Ebola adalah nama sebuah sungai di Afrika (di Republik Demokratik Kongo), tempat virus penyebab demam dan pendarahan pertama kali ditemukan pada tahun 1976.
Bagaimana virus ini merusak tubuh?
Tubuh kita memiliki sistem pertahanan yang sangat kuat yang disebut sistem imun. Ketika virus Ebola ini masuk ke dalam tubuh, ia berbeda dengan virus-virus umum lainnya.

Kecerdasannya terletak pada kemampuannya untuk menyerang sel-sel yang melindungi tubuh manusia, kemudian mengubah sel-sel tersebut menjadi "tempat berkembang biak" dari mana ia bereplikasi ke seluruh tubuh.
Bahaya terbesarnya adalah menyebabkan peradangan parah dan kerusakan pada pembuluh darah. Ketika pembuluh darah tidak lagi utuh, darah akan bocor keluar, menyebabkan pendarahan internal dan melemahnya organ dalam, yang mengakibatkan kematian hingga 50% kasus.
Penularan hanya terjadi melalui kontak langsung.
Banyak orang khawatir bahwa sekadar berdiri berdekatan atau menghirup udara yang sama sudah cukup untuk menyebarkan virus. Tenang saja, virus Ebola tidak ditularkan melalui udara seperti influenza atau COVID-19. Virus ini hanya menyebar melalui "kontak langsung," yang meliputi:
Melalui cairan tubuh: Kita harus melakukan kontak langsung (melalui luka terbuka pada kulit, atau melalui mata, hidung, atau mulut) dengan darah, muntah, keringat, urin, atau air liur seseorang yang terinfeksi.

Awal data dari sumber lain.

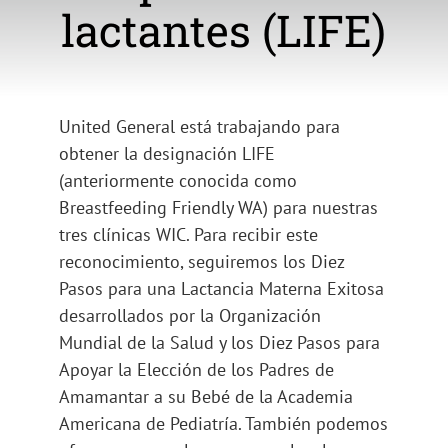
lactantes (LIFE)
United General está trabajando para
obtener la designación LIFE
(anteriormente conocida como
Breastfeeding Friendly WA) para nuestras
tres clínicas WIC. Para recibir este
reconocimiento, seguiremos los Diez
Pasos para una Lactancia Materna Exitosa
desarrollados por la Organización
Mundial de la Salud y los Diez Pasos para
Apoyar la Elección de los Padres de
Amamantar a su Bebé de la Academia
Americana de Pediatría. También podemos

Melalui barang-barang yang terkontaminasi: Berbagi barang-barang pribadi, tempat tidur, dan pakaian yang terkontaminasi cairan tubuh dari orang yang terinfeksi.
Melalui penanganan jenazah: Di beberapa bagian Afrika, terdapat kebiasaan menyentuh jenazah selama proses pembalseman, yang merupakan jalur penularan yang sangat kuat karena jumlah virus dalam tubuh jenazah paling tinggi pada saat ini.
Melalui satwa liar: Berburu, menyembelih, atau memakan daging hewan yang hidup di hutan yang terinfeksi penyakit tersebut, seperti kelelawar, monyet, dan gibbon.
Apa saja tanda dan gejala penyakit ini?
Ketika virus memasuki tubuh, virus tidak langsung menyebabkan penyakit, tetapi memiliki masa inkubasi yang lambat, yaitu beberapa hari hingga 3 minggu. Ketika virus muncul, penyakit ini berkembang cukup cepat melalui tiga tahap:
Fase awal: Pasien mengalami demam tinggi mendadak, sakit kepala hebat, nyeri badan, nyeri sendi, dan sakit tenggorokan. Fase ini mudah disalahartikan sebagai demam berdarah atau malaria biasa.
Tahap parah: Gejala mulai muncul, disertai diare terus-menerus, yang menyebabkan dehidrasi dan kelelahan.
Tahap parah: Memar muncul di kulit, pasien mengalami mimisan, gusi berdarah, muntah darah, atau tinja berdarah.
Pencegahan dapat dilakukan dengan mudah:
Penyakit ini terdengar mengerikan, tetapi jalur penularannya sangat jelas. Oleh karena itu, pencegahannya tidak memerlukan hal yang rumit; semuanya hanya tentang kebiasaan sehari-hari yang sederhana:
1. Selalu makan makanan yang dimasak dan minum air yang direbus: Sama sekali jangan makan daging hewan liar atau daging yang tidak diketahui asal-usulnya. Makanan yang dimasak hingga matang membunuh semua virus.
2. Jaga kebersihan tangan Anda: Kebiasaan mencuci tangan dengan sabun di bawah air mengalir setelah pulang dari luar, sebelum makan, atau setelah menggunakan toilet adalah "jimat pelindung" paling sederhana untuk membantu Anda menghentikan semua kuman.
3. Hindari berbagi barang pribadi: Pakaian, handuk, sikat gigi… setiap orang harus menggunakan barang miliknya sendiri, untuk memastikan kebersihan dan keamanan.
4. Batasi kontak dengan sumber yang dicurigai: Jika Anda mengenal seseorang yang telah bepergian dari daerah yang terdampak (seperti Afrika) dan menunjukkan gejala seperti demam, segera arahkan mereka ke fasilitas medis terdekat. Hindari perawatan sendiri atau kontak dekat tanpa alat pelindung diri.